MontFerret / ferret

Declarative web scraping
https://www.montferret.dev/
Apache License 2.0
5.72k stars 299 forks source link

Is there a way to always get absolute URLs? #576

Open gonssal opened 3 years ago

gonssal commented 3 years ago

I wanted to know if there's a way to make Ferret always return absolute URLs when they are relative in the source code, like web browsers do.

I'm crawling a site by getting a bunch of href attribute values from different anchors into an array and then iterating that array to load and return the content I need from each of the URLs.

The problem is that some of the URLs are absolute (https://example.com/whatever) and others are relative (/whichever), so when I try to get a DOCUMENT from one of the relative URLs, I get the following error:

Failed to execute the query
failed to retrieve a document /whichever: Get /whichever: unsupported protocol scheme "": DOCUMENT(url) at 11:16: FORurlinurlsLETpropDoc=DOCUMENT(url)RETURN{...} at 10:1

I'd ideally want to run the entire process in a single FQL script, but I couldn't find a way to convert the relative URLs or make them work, so it seems my only option is to first return them to a Go program to be fixed and then run an additional data-gathering query on each of them.
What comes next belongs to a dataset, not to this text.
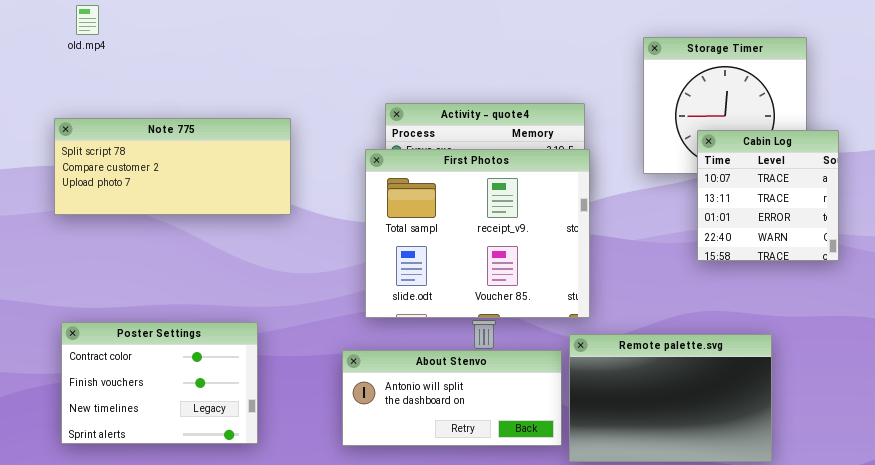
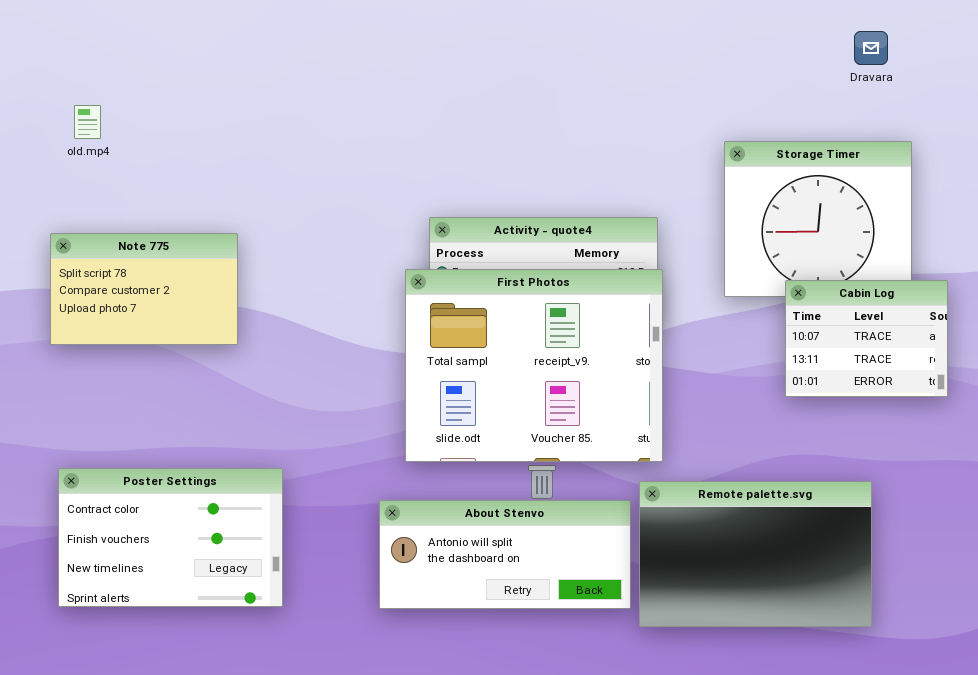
Note 775: [54,118,291,215] -> [50,233,238,345], resized
Cabin Log: [697,130,839,261] -> [785,280,948,397], resized

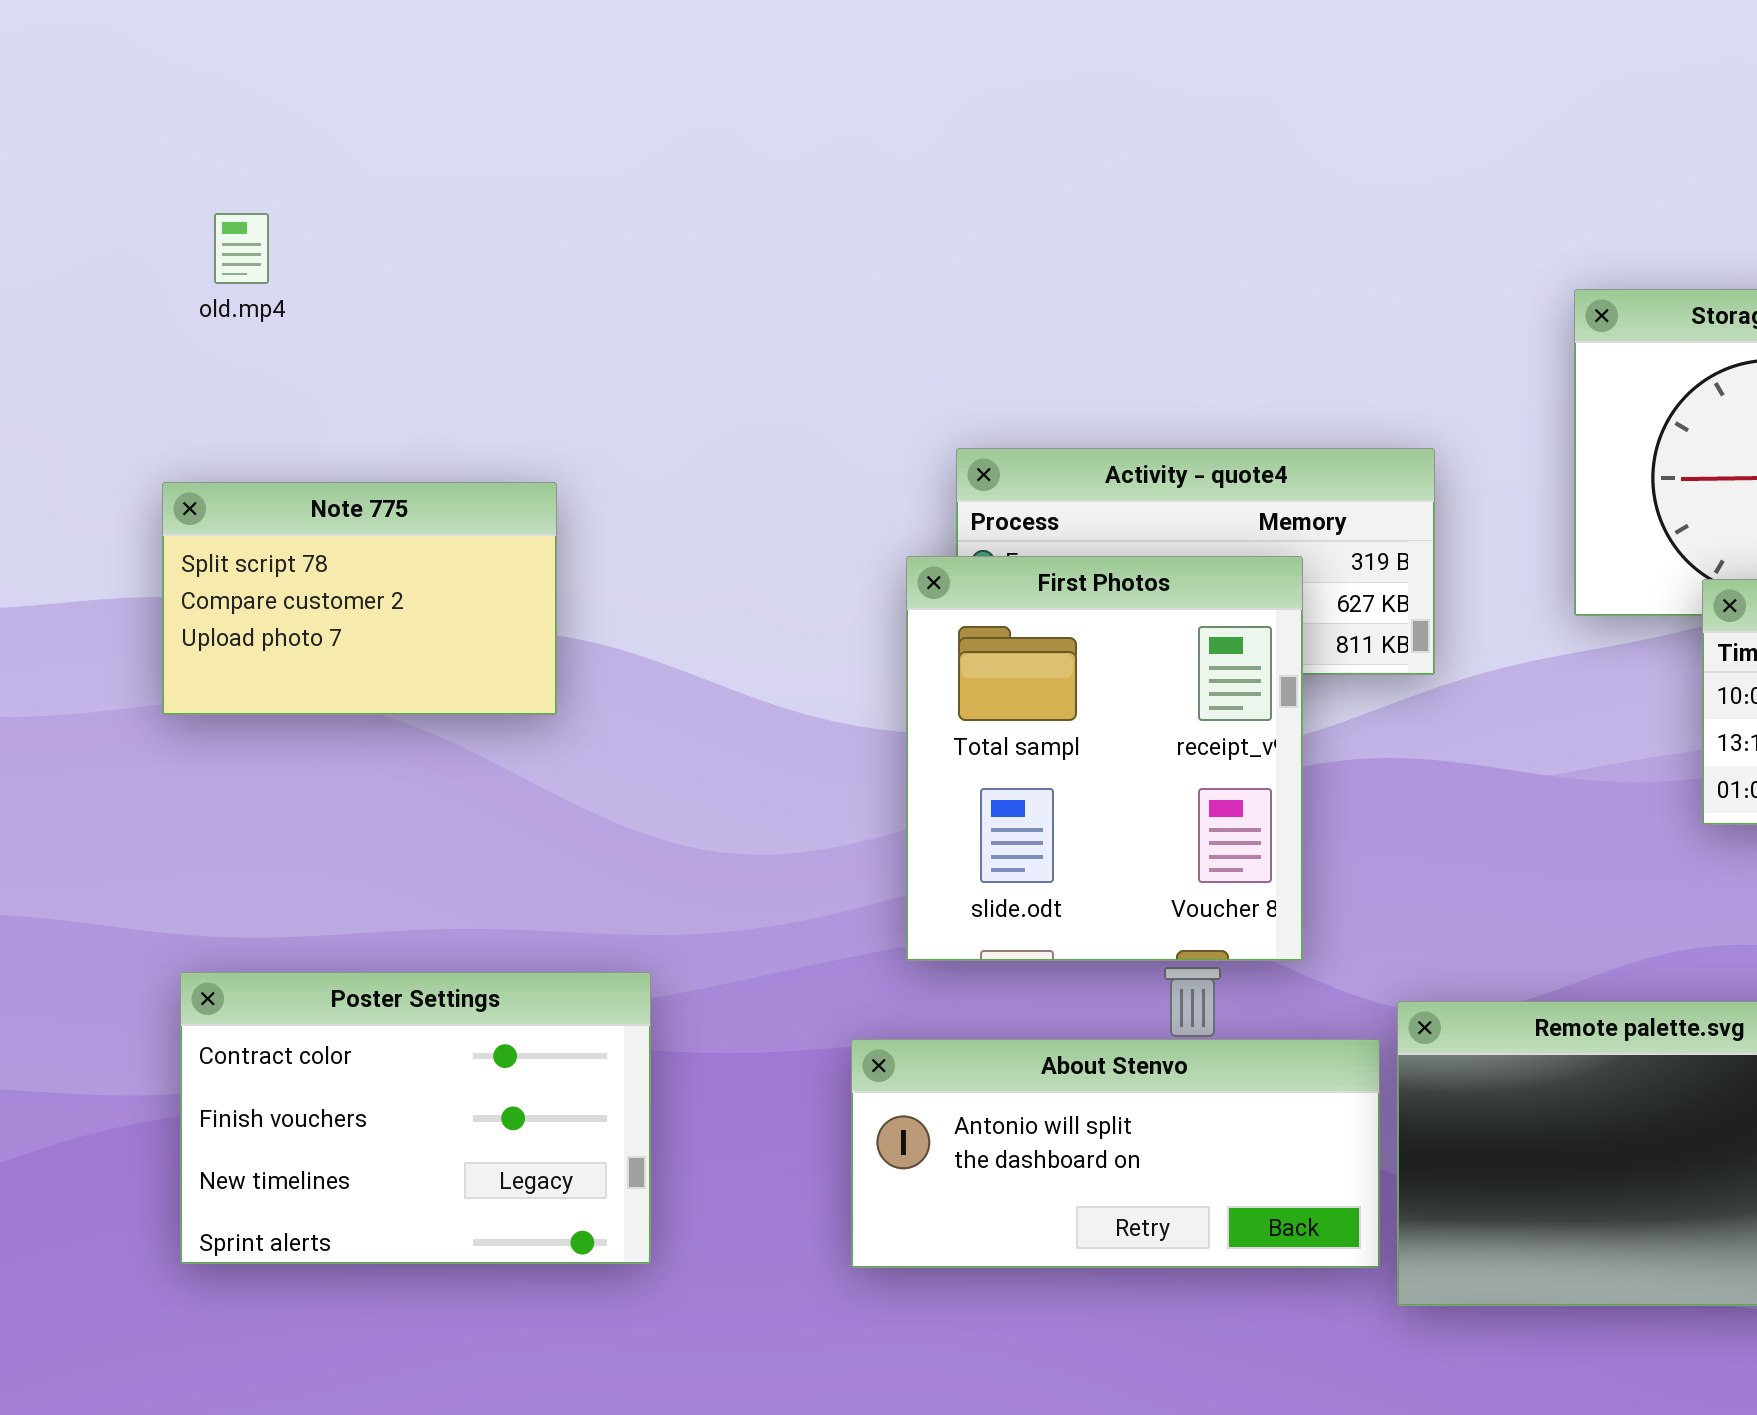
First Photos: [405,269,663,462] -> [906,556,1303,961], resized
ziflex commented 3 years ago

If it's relative, why don't you just concat it with a base url?

doc.url + link.attributes.href
gonssal commented 3 years ago

If it's relative, why don't you just concat it with a base url?
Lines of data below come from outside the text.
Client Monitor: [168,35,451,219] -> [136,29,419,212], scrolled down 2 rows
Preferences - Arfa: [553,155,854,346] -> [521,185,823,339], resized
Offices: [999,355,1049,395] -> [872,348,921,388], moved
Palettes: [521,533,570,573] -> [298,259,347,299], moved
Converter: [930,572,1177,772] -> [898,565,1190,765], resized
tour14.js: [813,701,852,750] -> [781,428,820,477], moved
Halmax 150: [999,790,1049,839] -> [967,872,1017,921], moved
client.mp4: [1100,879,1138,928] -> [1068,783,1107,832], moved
doc.url + link.attributes.href

Because as I explain in the issue, there's both relative and absolute URLs. In the third paragraph specifically.
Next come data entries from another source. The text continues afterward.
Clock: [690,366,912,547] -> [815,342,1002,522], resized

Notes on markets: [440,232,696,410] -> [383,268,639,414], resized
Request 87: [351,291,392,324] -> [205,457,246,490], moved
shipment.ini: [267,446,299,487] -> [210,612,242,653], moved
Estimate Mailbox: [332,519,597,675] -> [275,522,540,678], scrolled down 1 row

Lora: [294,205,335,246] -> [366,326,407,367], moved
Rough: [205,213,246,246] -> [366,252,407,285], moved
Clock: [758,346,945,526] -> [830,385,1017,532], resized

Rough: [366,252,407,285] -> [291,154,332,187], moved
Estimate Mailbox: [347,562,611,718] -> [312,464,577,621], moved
ziflex commented 3 years ago

You can do something like this:

LET href = link.attributes.href
LET url = CONTAINS(href, "http") ? href : doc.url + link.attributes.href

I might add helper functions for url manipulations in the future release.

gonssal commented 3 years ago

I ended up using FIND_FIRST instead, thank you.

I think it would be really nice to automatically convert all relative paths in href, src, etc... in the same way web broswers do, if you hover a link it will always show the absolute URL it points to. Considering this is a crawling tool, I don't think relative URLs make a lot of sense.

This is also specially true for URI fragments. For example if I'm in https://example.com/some-url and there's an anchor with href="#marker", with your proposed solution I'd get https://example.com/#marker instead of the correct https://example.com/some-url#marker.